Easy on the inseam!

November 17, 2006 by  
Filed under Pictures

I am a fairly short person, about 175cm (5’8″) if I’m lucky. My family is short. We are a vertically challenged, stocky, German peasant sort of people. My wife is also short so, unless we get a genetic mutation, our offspring are likely to carry on being short. Not that there’s anything wrong with that. Jockeys are always in demand, and the low center of gravity makes short people harder to knock over, particularly if they’re stocky. Which I am.

As vertically challenged people, it can be difficult to find pants that fit to length. Generally in Australia pants are bought on waist size only, unlike in the US where you can choose both waist and leg measurements. This has particularly been a problem for me recently when buying new jeans that are so long as to almost trip me up.

Store assistant groping mannequin

Buying my last pair of jeans was an adventure in itself – at least for the store assistants pictured above – since the last pair my size had to be removed from the mannequin.

Unhemmed Jean leg

Note Exhibit A: a pair of jeans flowing well past my heel, and half way around my foot. Flares may be making a comeback, but I think this is taking it a little too far. So what can be done? Dry-cleaners offer a hemming service, but $15-$20? I think not!

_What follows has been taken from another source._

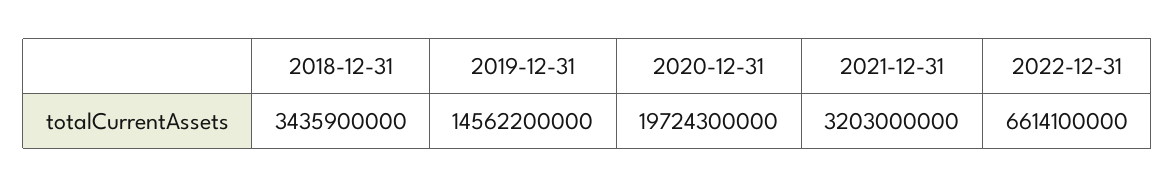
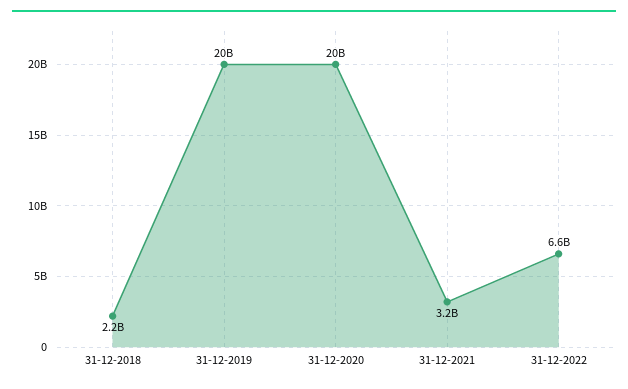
2018-12-31: 3435900000 -> 2200000000
2019-12-31: 14562200000 -> 20000000000

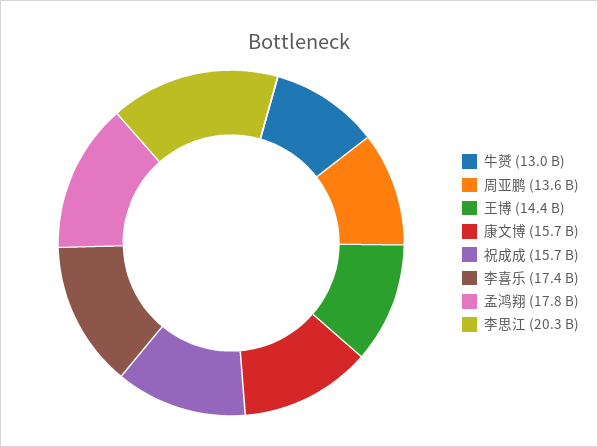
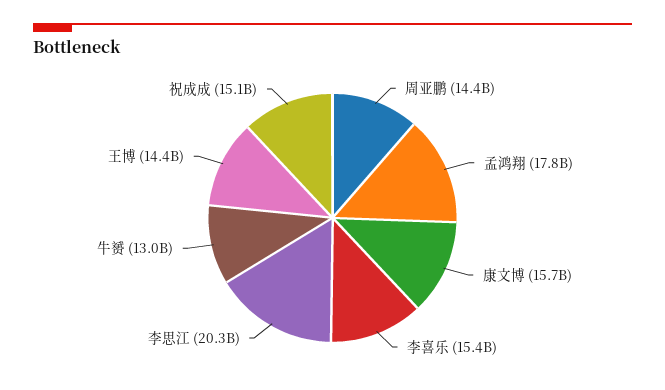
周亚鹏: 13600000000 -> 14400000000
祝成成: 15700000000 -> 15100000000
李喜乐: 17400000000 -> 15400000000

When we were married Kate’s mum gave us an old Singer sewing machine. It sat unused until recently, when I decided something had to be done once and for all about my jean predicament. Note that since about the age of 14 while living at home I had to wash and iron my own clothes, as well as sew my own buttons back on. Yes, a modern day Oliver Twist, if you will.

And so I searched hither and dither on the internet for instructions on how to hem jeans. I seemed to have hit the jackpot at one forum where they talked of the hem tutorial to end all hem tutorials. But, alas, they noted the link had been taken down, and so the search continued.

Never fear, Fig and Plum referenced the very same tutorial (obviously it was a good one), but had also saved the Word document! (DaciaRay.com also created a tutorial with pictures although the following tutorial is the one I used. And so, here, I present to you the document “Hemming Jeans Like a Pro”. You can also get it as a PDF if you prefer, although the file size is much bigger.

WordDocumentIconHemming Jeans Like a Pro.doc (0.2mb)
PDFDocumentIcon Hemming Jeans Like a Pro.pdf (2.1mb)

And so, having followed the instructions as best I could, you can see the results for yourselves.

Hemmed Jean Leg

Exhibit B: hemmed jeans, well-hemmed, if I say so myself.

Return next week for Home Economics 101, as I present to you, cooking with Dave. Or more accurately, cooking with Kate, with pictures and taste-testing by Dave.


5 Responses to “Easy on the inseam!”
  1. Anachronism says:

    Very nice post.  I will have to practice this technique on an older pair of jeans before I take my novice needle-and-thread skills to my brand new, too-long pairs. :)

  2. Dave says:

    When I did it, the needle was on the pant leg material. I also wondered if that was how it was supposed to work.

    To be honest though, I did this a long time ago, and I’m not that good at it!

    The site that has some good information on it is DaciaRay, who I linked to in the post.

    People have asked questions about the process there, and a lot of them have been answered!

    Thanks for stopping by Donna!

  3. Donna says:

    Hi! Love this method of hemming. I did it and it looks o.k., but when I sew is the needle actually on the existing hem or on the pant leg material? Do you know what I mean? Help!

  4. Dave says:

    She certainly is – but once I get my sewing table for Christmas, it’s sweatshop labour until my death.

  5. Well done indeed! My last boyfriend was completely at sea when it came to buttons and the like. Kate must be pleased.